Every week, OPSEU’s We Own It campaign publishes a newsletter called The We Own It Weekly. It’s a round-up of news and information about the growing movement to protect communities from privatization.
And here’s the latest issue:
Library fans to the rescue! Forbes forced to retract privatization article
When Forbes magazine published an article earlier this week suggesting libraries should be privatized into Amazon stores, it provoked a “shhhhh!” so angry and loud that within 24 hours, the business magazine had apologized and deleted the article altogether.
“Libraries play an important role in our society. This article was outside of this contributor’s specific area of expertise, and has since been removed,” a Forbes spokesperson said in a statement published by the website Quartz.
“The communities that would be hardest hit by libraries closing would be the underprivileged,” Quartz wrote. “Libraries provide free computers and internet access for students and people who can’t afford them at home. They also provide free ESL and reading classes; services for the elderly, college hopefuls, and entrepreneurs; and meals for kids at story time.”
Speaking of libraries … coming soon to theatre near you
There’s a new movie you’ve got to check out, and we’re not just saying that because it’s called The Public.
Written by and starring Emilio Estevez (of Breakfast Club and Mighty Ducks fame), The Public is a “David versus Goliath story that tackles some of our society’s most challenging issues, homelessness and mental illness and sets the drama inside one of the last bastions of democracy-in-action: your public library.”
Here’s the trailer:
For CEOs, privatization is like winning the lottery
The evidence is clear: everyday people lose when public services are privatized. Costs go up, and quality goes down.
But for one small group of people, privatization is like a winning lottery ticket. It’s a jackpot for CEOs and corporate board members.
Take Hydro One. CEO pay jumped by 600 per cent in the first year after it was privatized in 2015: from $745,000 to $4.5 million. It jumped another 50 per cent the year after, to more than $6 million.
Ontario’s new premier has orchestrated the resignation of Hydro One’s lavishly paid CEO, but that resignation will cost citizens anywhere from $9 to $14 million in severance and stock-option costs.
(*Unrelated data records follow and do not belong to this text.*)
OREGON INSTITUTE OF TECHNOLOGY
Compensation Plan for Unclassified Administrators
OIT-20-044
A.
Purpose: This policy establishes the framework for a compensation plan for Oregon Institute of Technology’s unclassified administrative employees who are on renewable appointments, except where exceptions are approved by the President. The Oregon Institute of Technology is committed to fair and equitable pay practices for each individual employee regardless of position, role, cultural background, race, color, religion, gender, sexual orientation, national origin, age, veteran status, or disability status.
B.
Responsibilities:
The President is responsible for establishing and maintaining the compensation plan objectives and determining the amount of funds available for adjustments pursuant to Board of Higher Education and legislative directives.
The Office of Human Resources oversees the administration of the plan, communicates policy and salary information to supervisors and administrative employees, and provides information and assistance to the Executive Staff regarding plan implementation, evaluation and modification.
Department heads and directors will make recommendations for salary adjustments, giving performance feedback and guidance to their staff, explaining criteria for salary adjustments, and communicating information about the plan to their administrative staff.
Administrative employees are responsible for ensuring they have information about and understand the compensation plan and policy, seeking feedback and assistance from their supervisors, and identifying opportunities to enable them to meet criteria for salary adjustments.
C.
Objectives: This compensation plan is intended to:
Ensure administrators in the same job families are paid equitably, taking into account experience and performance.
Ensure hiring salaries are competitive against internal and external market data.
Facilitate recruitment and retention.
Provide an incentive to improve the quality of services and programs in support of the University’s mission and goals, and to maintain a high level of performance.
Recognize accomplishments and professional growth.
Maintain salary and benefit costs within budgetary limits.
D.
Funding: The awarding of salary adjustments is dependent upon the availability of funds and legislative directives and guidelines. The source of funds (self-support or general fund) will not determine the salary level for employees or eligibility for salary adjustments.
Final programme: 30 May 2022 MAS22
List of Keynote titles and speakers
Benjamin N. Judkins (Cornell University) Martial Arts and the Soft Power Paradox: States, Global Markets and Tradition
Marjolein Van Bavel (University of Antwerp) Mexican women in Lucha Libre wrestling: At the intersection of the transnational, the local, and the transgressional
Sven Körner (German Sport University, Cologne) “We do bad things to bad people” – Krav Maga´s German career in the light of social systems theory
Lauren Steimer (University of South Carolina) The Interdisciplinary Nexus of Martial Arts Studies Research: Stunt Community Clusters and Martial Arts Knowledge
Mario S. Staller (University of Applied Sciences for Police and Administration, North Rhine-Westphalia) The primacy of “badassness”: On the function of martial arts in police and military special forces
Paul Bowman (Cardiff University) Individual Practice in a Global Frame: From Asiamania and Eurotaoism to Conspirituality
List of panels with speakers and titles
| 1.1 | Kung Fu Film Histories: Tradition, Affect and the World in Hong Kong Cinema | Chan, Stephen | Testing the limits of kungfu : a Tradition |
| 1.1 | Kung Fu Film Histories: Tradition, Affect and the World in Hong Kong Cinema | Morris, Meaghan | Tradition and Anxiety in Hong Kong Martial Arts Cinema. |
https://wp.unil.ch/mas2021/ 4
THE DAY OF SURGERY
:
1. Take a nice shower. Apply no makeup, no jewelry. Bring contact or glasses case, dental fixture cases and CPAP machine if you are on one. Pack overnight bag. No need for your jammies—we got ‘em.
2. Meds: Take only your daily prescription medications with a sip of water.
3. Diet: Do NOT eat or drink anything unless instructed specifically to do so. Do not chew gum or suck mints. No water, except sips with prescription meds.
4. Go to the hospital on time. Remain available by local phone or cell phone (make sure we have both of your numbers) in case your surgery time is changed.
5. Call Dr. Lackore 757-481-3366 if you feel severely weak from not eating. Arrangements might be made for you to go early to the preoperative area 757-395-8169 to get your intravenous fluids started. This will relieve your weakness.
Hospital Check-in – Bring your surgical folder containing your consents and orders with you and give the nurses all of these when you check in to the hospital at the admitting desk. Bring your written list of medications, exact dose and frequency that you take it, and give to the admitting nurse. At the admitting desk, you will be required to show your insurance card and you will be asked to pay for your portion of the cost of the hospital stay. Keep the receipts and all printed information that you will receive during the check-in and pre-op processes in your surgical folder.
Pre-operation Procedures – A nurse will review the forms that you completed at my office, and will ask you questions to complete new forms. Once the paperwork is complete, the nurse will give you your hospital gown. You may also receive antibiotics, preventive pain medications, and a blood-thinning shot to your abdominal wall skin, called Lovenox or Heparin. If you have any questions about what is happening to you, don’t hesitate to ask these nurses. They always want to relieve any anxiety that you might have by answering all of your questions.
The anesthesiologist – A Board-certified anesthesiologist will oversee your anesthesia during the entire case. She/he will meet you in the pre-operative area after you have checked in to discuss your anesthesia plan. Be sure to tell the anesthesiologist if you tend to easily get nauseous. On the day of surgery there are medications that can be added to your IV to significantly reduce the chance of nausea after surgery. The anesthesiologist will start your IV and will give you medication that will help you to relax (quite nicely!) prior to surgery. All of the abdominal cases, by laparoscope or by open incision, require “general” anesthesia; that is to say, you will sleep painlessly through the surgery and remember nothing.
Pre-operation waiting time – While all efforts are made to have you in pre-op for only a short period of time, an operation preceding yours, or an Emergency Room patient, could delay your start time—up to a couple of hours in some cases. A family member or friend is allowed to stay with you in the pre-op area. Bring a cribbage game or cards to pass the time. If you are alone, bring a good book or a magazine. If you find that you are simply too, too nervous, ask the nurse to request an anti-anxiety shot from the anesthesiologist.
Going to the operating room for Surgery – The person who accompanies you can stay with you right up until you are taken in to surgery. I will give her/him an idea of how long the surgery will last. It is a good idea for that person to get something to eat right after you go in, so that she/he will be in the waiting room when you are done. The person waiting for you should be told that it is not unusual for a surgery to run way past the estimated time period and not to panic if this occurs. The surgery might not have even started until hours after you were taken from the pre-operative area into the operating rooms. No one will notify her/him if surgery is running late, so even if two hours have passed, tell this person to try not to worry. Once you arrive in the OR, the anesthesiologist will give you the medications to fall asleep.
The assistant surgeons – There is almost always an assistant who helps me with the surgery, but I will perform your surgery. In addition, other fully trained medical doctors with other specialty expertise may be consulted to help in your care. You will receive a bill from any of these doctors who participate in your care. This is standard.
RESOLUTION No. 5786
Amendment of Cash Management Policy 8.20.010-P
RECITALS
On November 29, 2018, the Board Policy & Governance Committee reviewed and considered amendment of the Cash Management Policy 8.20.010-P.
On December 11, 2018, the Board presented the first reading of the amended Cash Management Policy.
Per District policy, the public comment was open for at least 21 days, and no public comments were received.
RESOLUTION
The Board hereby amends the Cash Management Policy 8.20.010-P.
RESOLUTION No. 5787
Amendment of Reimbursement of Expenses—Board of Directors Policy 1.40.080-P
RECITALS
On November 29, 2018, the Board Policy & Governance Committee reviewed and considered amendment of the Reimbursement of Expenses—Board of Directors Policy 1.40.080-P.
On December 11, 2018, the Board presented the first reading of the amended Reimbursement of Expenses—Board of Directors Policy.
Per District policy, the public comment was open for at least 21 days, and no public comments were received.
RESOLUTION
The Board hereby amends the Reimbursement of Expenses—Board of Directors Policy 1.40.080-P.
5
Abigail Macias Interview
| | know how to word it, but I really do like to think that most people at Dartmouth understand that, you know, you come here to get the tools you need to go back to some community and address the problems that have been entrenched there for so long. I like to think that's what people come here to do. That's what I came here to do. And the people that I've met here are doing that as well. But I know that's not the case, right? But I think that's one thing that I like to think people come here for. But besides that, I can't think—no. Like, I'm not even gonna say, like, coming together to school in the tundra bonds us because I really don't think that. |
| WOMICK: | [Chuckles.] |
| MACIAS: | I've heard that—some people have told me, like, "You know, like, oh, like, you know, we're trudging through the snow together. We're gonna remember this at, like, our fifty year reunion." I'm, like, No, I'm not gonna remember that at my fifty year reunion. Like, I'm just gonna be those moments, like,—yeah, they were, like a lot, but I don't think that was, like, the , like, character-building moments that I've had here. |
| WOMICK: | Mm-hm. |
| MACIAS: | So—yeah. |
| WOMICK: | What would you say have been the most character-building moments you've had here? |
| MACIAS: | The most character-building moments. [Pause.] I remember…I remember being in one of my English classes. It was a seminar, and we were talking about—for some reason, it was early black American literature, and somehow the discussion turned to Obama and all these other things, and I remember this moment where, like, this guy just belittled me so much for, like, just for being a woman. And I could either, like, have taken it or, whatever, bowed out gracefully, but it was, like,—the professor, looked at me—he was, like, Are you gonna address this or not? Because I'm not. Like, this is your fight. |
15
And there’s no indication that the next CEO will be paid much less.
But this isn’t just a story about Hydro One. As the British newspaper The Independent found, CEOs hit the “privatization jackpot” every time a public service is privatized.
“Whether or not anyone else gains from privatization, bosses of privatized industries certainly do,” the paper reports, noting that CEO pay doubled at Royal Mail since privatization, and gone up a whopping 1,500 per cent at British Gas since privatization.
“We see the same pattern in rail, in water, in infrastructure: privatization results in an explosion of pay at the top of an organization relative to the rest of the workforce.
“A rising tide of greed lifts all bosses’ boats.”
Atlanta city councillor warns others: Don’t get soaked by water privatization
A prominent figure in Atlanta politics is warning a nearby city that water privatization isn’t all it’s cracked up to be.
“Felicia Moore, now the Atlanta council president, was one of the few official voices objecting to her city’s 1998 water system privatization, which failed after less than five years amid complaints about bad service and rising costs,” says a newspaper called The Reporter.
Atlanta’s water privatization was supposed to be a 20-year deal, but the city pulled the plug because of poor maintenance, understaffing, and requests from the company for tens of millions for “emergency” repairs.